Nevertheless the free enterprise aspects involved in this proceeding merit brief comment. The manufacture of instruments like the Phonemaster, designed to enhance the utility and reduce the cost of telephone service, is a relatively new and, as all parties concede, a rapidly growing industry. [11 Cal. 3d 132] Some of these devices conflict with the economic interests of the utilities in two respects: first, they are in direct competition with instruments provided by the utilities to perform similar functions, and second, they result in a reduction of utility revenue because they restrict the number of telephone calls subscribers may make. In the present case, for example, both utilities sell call diverters and, according to Phonetele, 10 days after decision No. 80247 was filed Pacific proposed to place on the market a new device which was "truly competitive" to the Phonemaster. fn. 4 Phonetele does not raise serious objections to the findings of the Commission on the antitrust aspects of its supplemental opinion, and we do not express any opinion as to the merits of the Commission's findings in this respect. Nevertheless, the circumstances pointed out by Phonetele illuminate the necessity for a careful weighing of competitive factors. Where, as here, a finding in favor of the utilities will result in a potential threat to free competition, the Commission must be particularly solicitous to assure that its ultimate determination is warranted by the need to safeguard the telephone network as a whole. fn. 5

We do not intend to suggest that the Commission is powerless to adopt standards to assure that customer-owned equipment will not adversely affect the telephone system, or that it is prevented from reasonably enforcing those standards. Apparently the establishment of such a program involves a considerable delay. In the interim, since damage to the telephone system has not been demonstrated, telephone subscribers who choose to use the Phonemaster should be permitted to do so without incurring additional charges for connecting devices.

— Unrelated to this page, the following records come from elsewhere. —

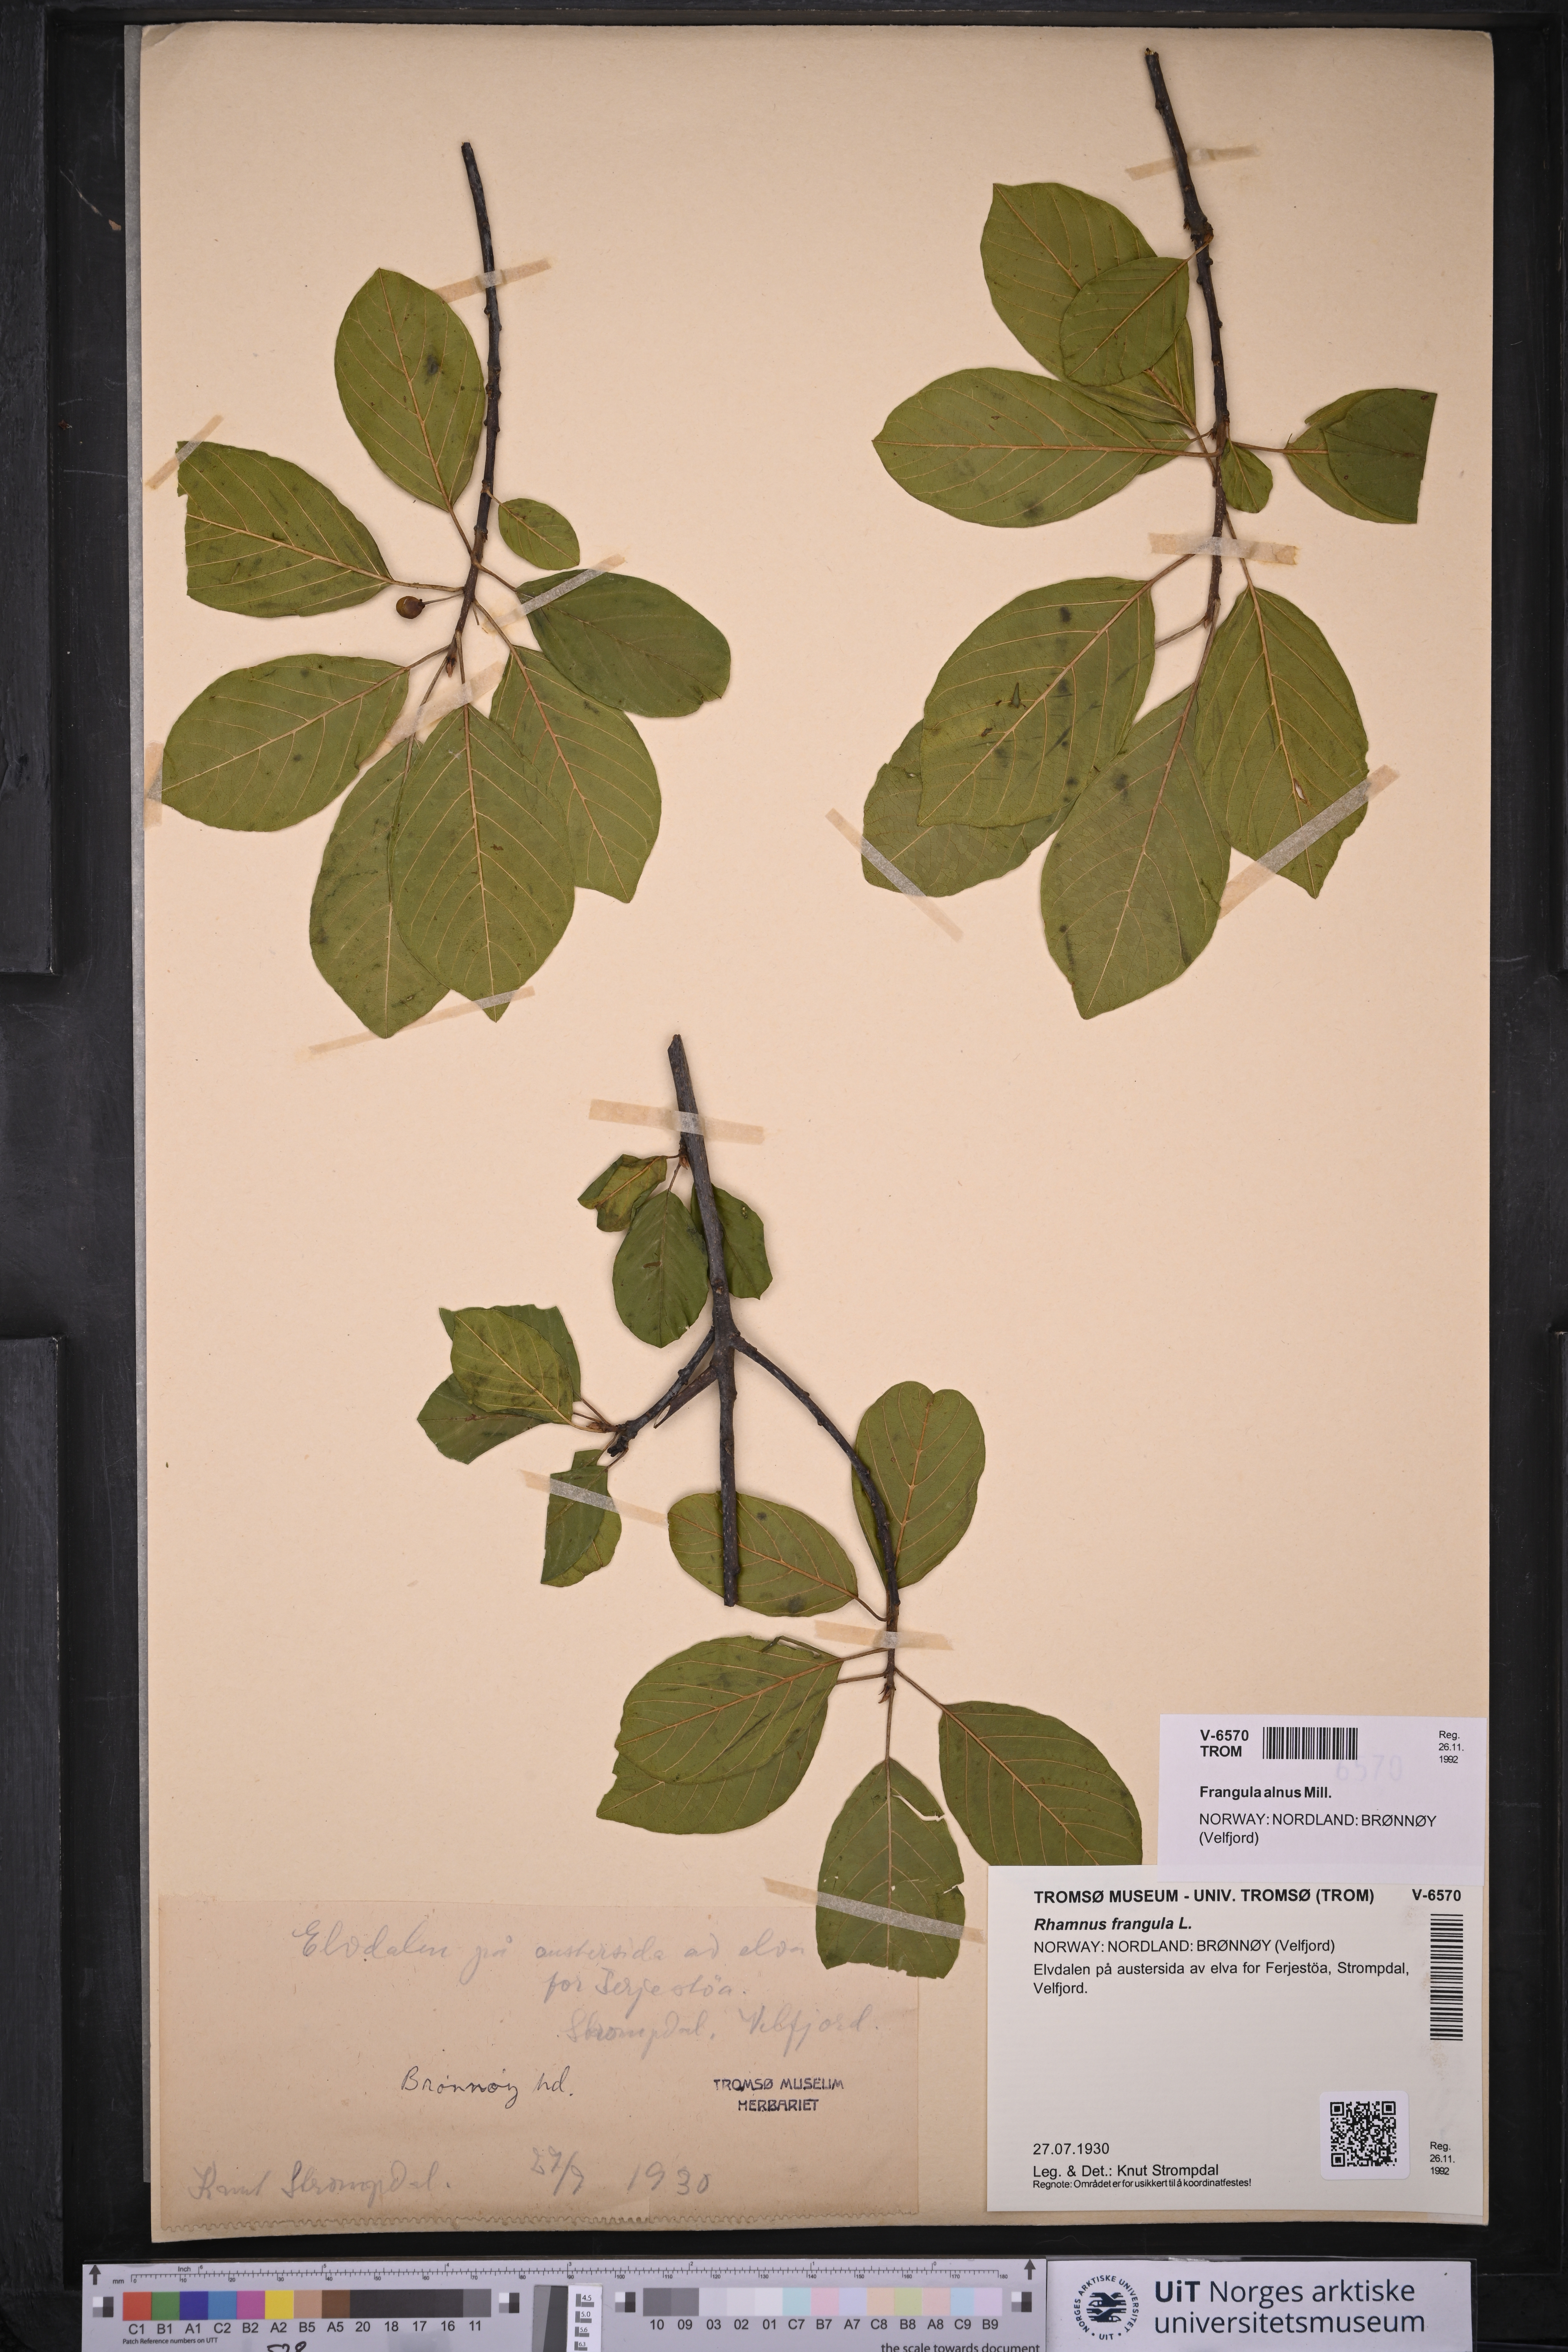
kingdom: Plantae
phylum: Tracheophyta
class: Magnoliopsida
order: Rosales
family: Rhamnaceae
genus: Frangula
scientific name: Frangula alnus
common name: Alder buckthorn
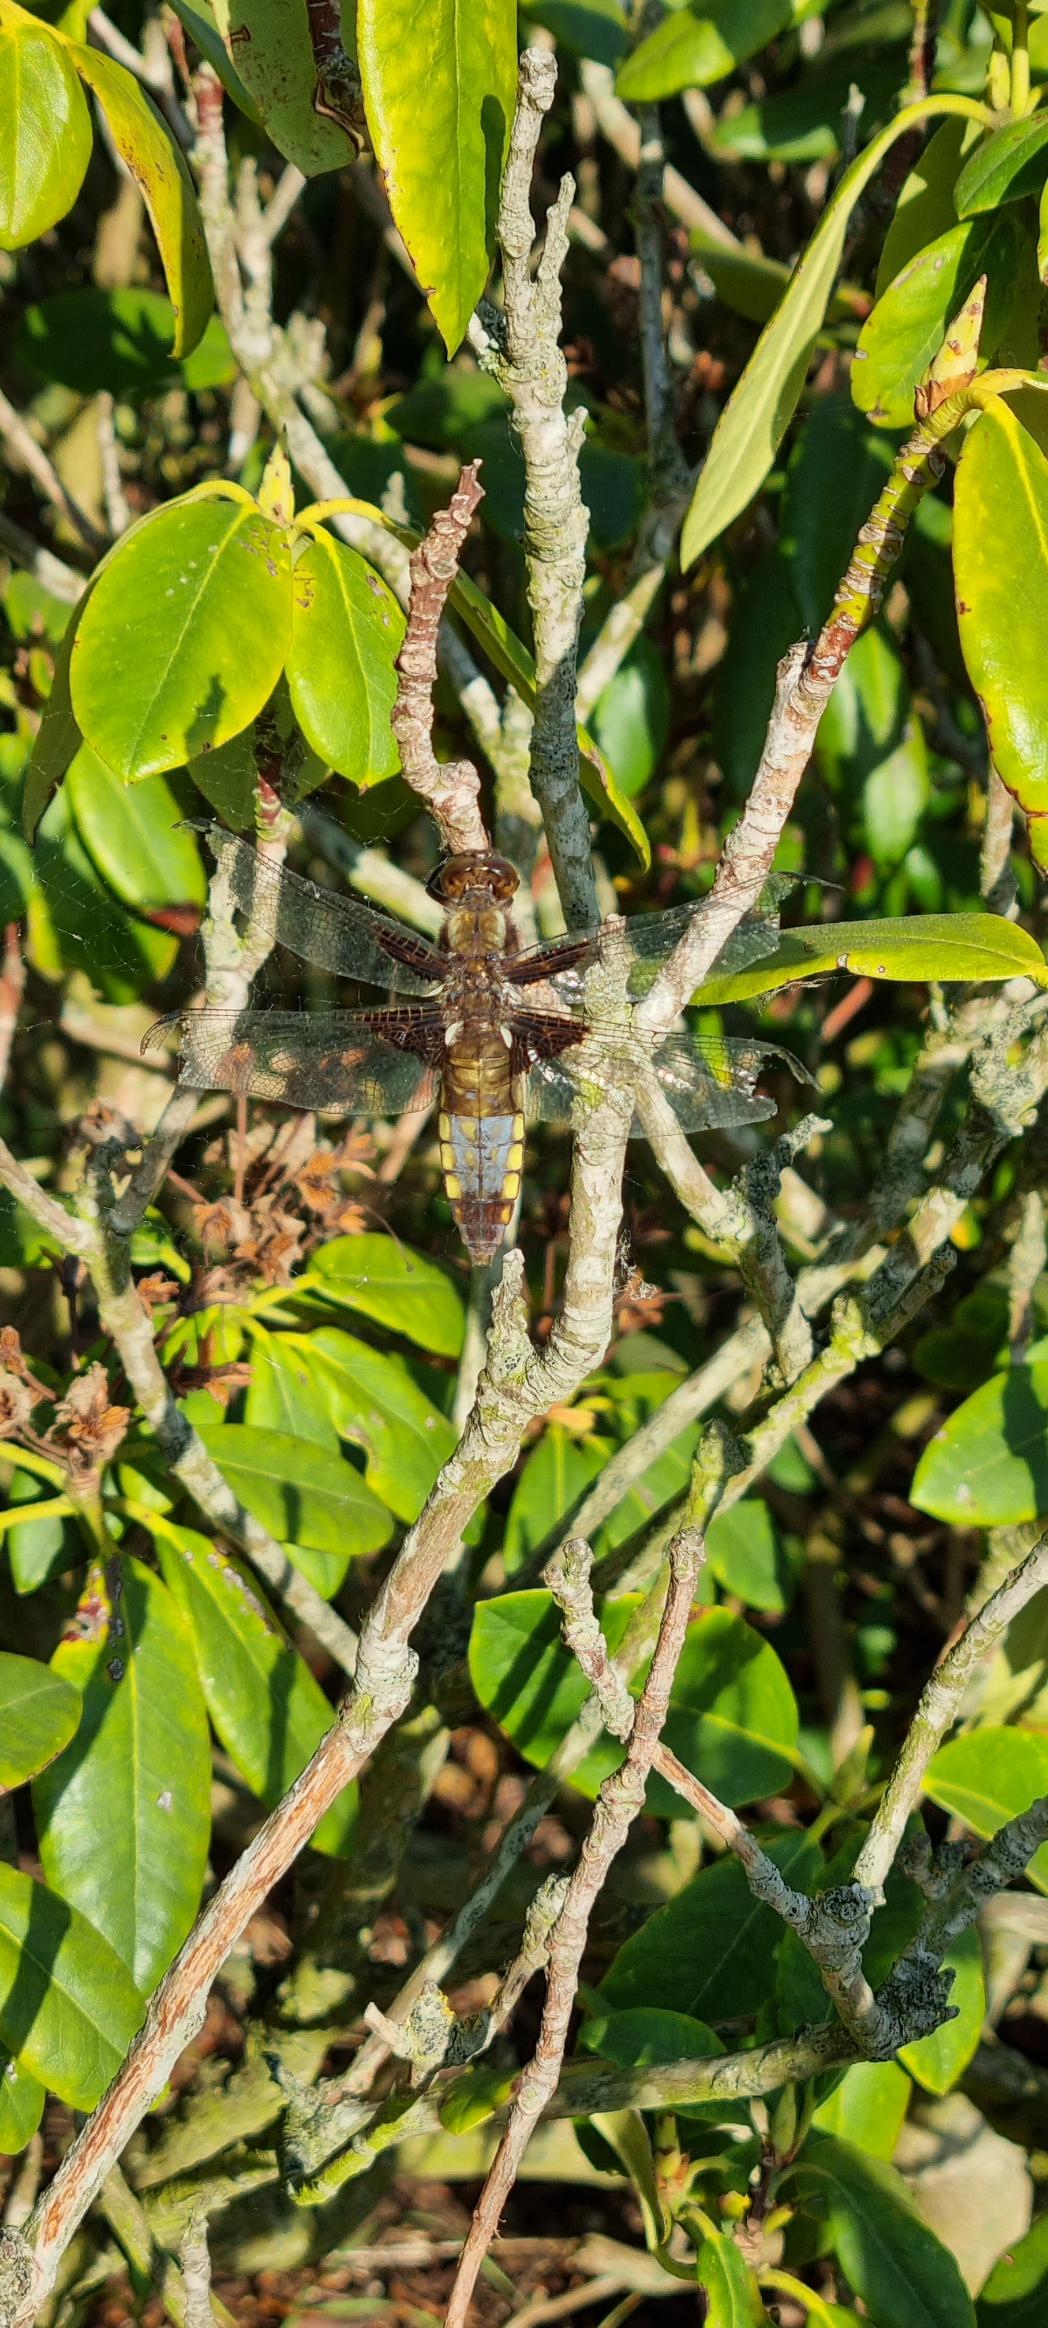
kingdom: Animalia
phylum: Arthropoda
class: Insecta
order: Odonata
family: Libellulidae
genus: Libellula
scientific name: Libellula depressa
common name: Blå libel
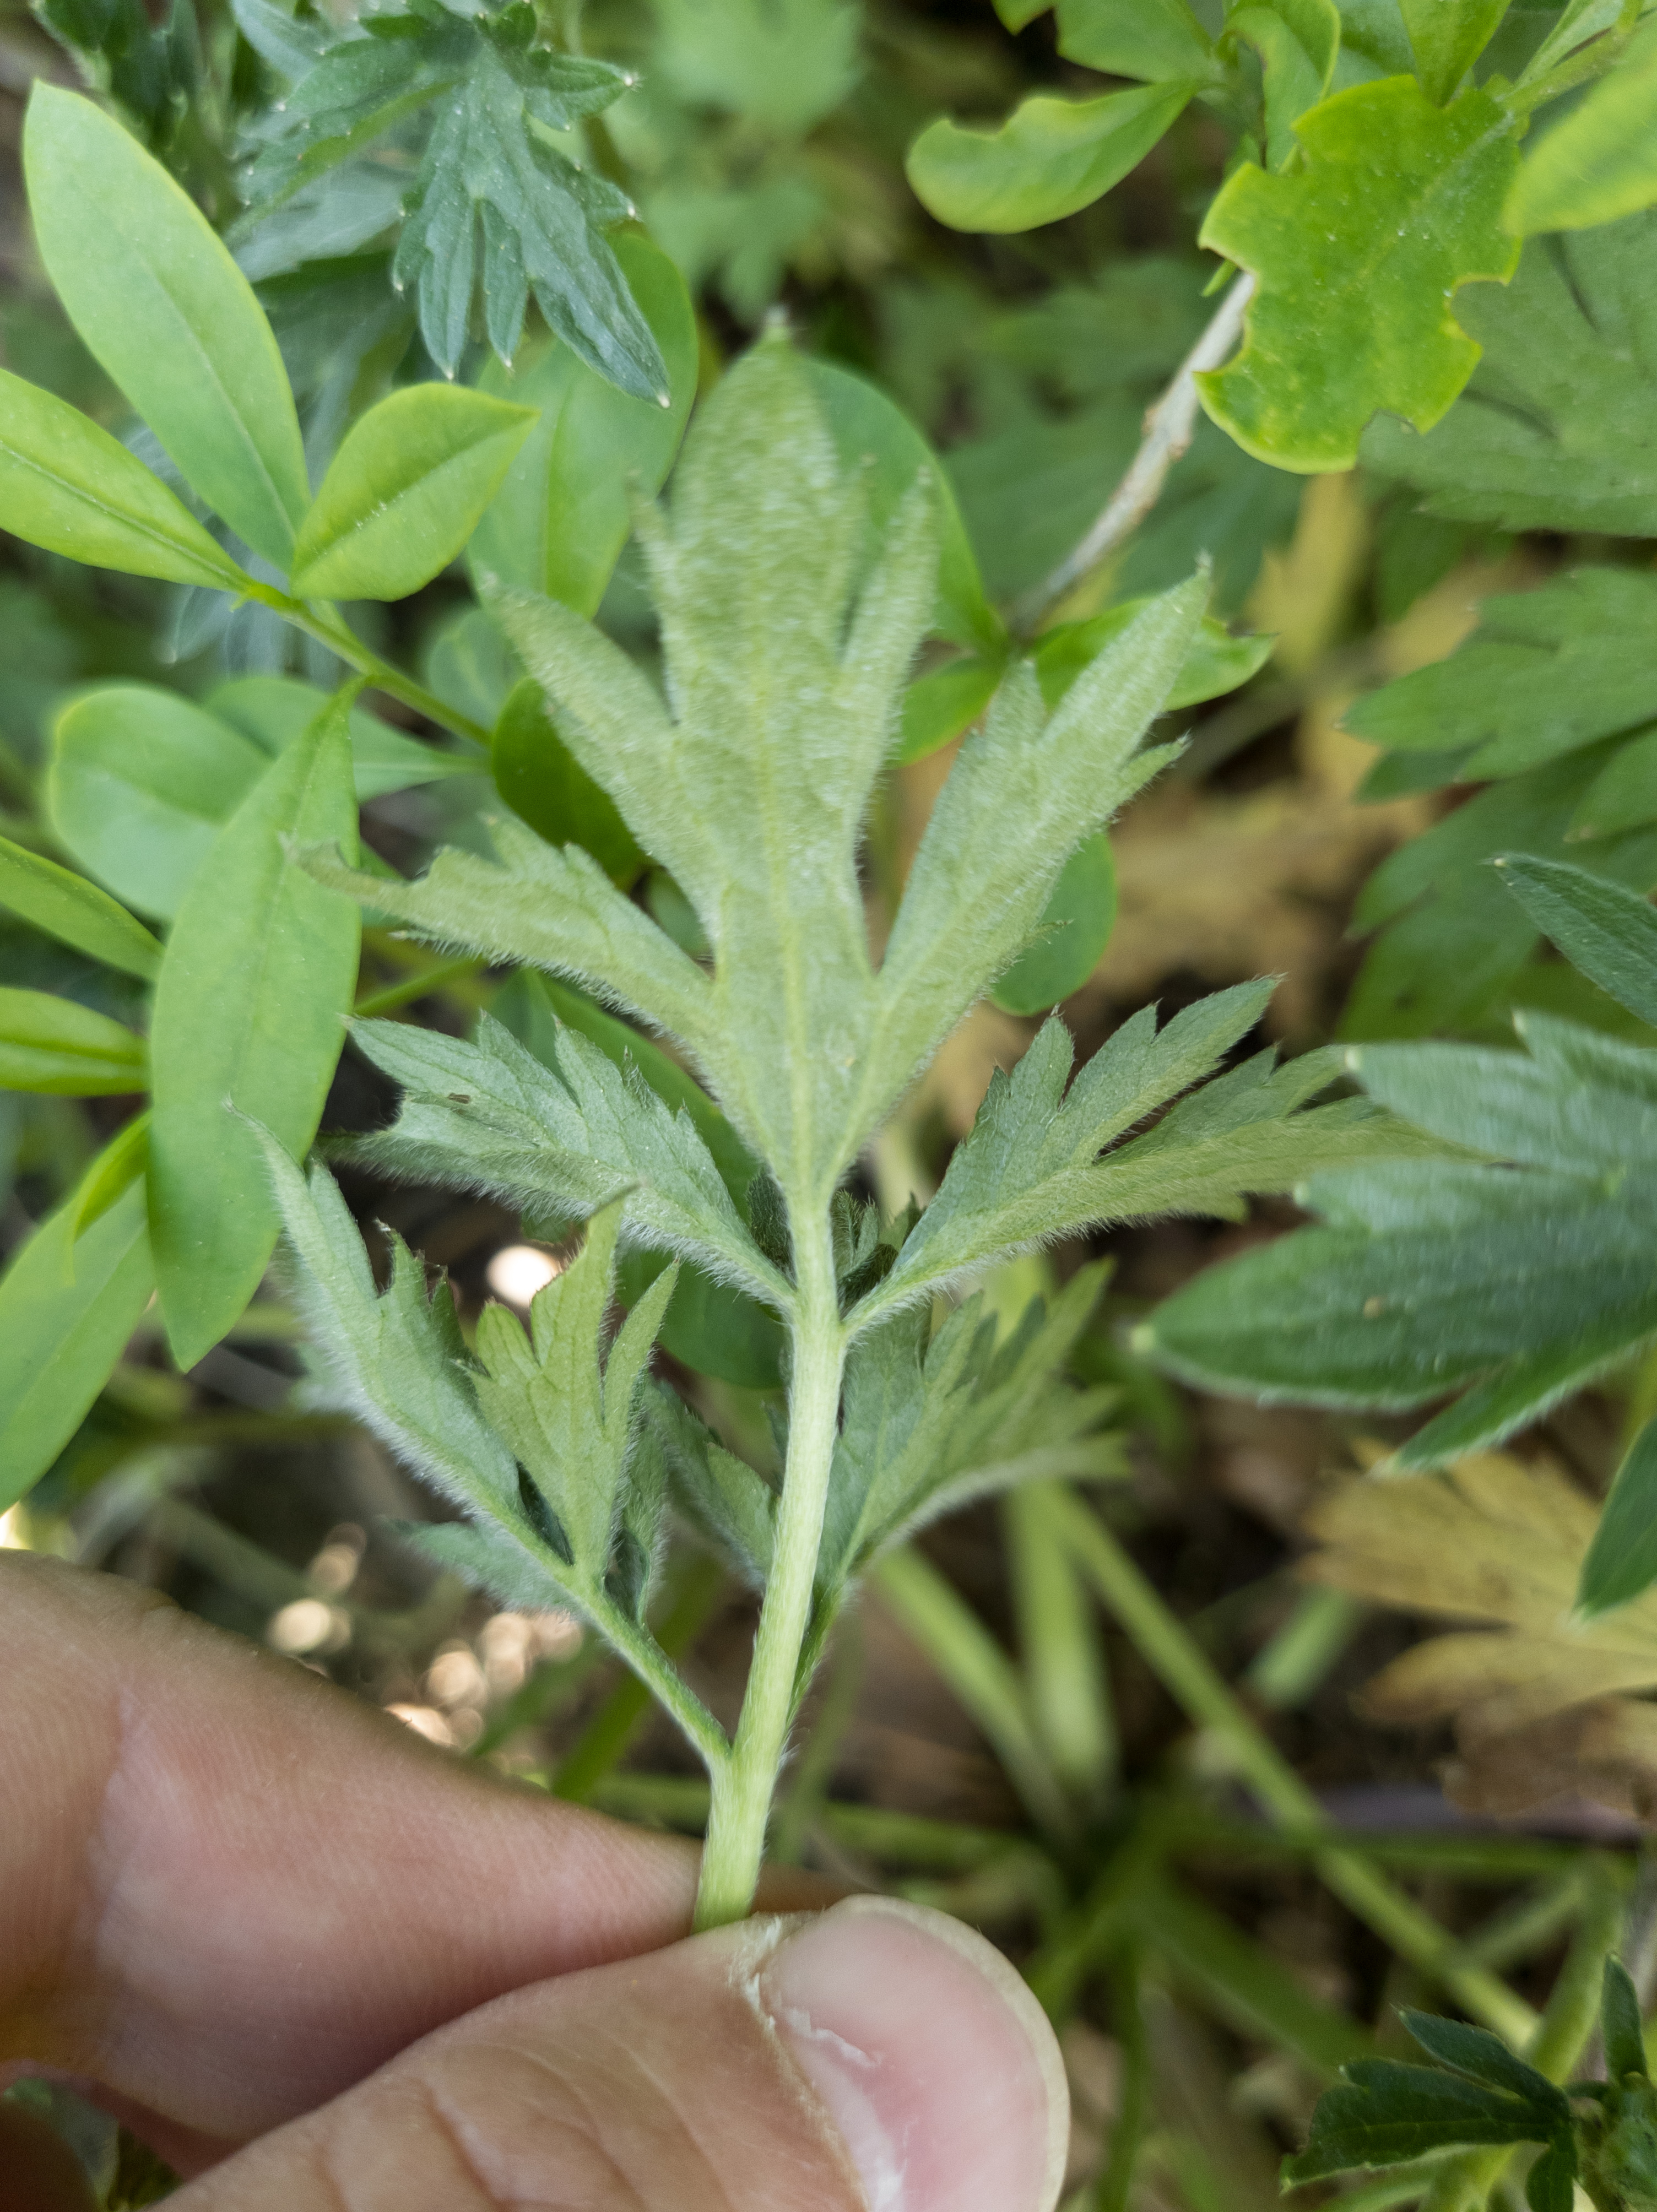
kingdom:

We order decision No. 80247 annulled. The Commission's order requiring the utilities to supply the protective devices to Phonetele customers without charge (see fn. 1, ante) is continued in effect unless and until the Commission, after further proceedings, finds, in accordance with the standards set forth above, that the Phonemaster will have an adverse effect upon [11 Cal. 3d 133] the telephone network, or until an appropriate certification program is adopted and implemented by the Commission.

Wright, C. J., McComb, J., Tobriner, J., Burke, J., Clark, J., and Taylor, J., concurred.

FN 1. By subsequent decision, we are now advised, the utilities were ordered by the Commission to supply the protective interface to Phonetele customers without charge.

FN 2. Decision No. 80247 is designated as an "Interim Opinion" but it is clearly final insofar as it relates to the necessity for Phonetele to employ a protective connection provided by the utilities pending the implementation of a certification program.

FN 3. The Commission ordered Pacific and General to present feasibility studies for a certification program. On April 2, 1973, 10 months after decision No. 80247 was filed, Pacific advised the Commission that in its view a certification program at a reasonable cost was not practical and that, in any event, consideration of such a program by the Commission should be postponed pending the adoption of national certification standards which were in the process of formulation. At oral argument in this cause Pacific changed its position again and urged a state certification program as the most effective solution.

FN 4. Pacific's advice letter to the Commission regarding the new call diverter apparently was voluntarily withdrawn after Phonetele objected.

FN 5. The parties presented to this court, both immediately before and after oral argument, a voluminous amount of material involving issues not directly related to decision No. 80247. For example, the parties argue the validity of tariff 135-T in the light of recent federal decisions, and the legality of certain Commission actions taken subsequent to decision No. 80247 relating to the certification program as well as the adoption of possible alternatives to tariff 135-T. We are not required to and do not reach these matters in the present opinion.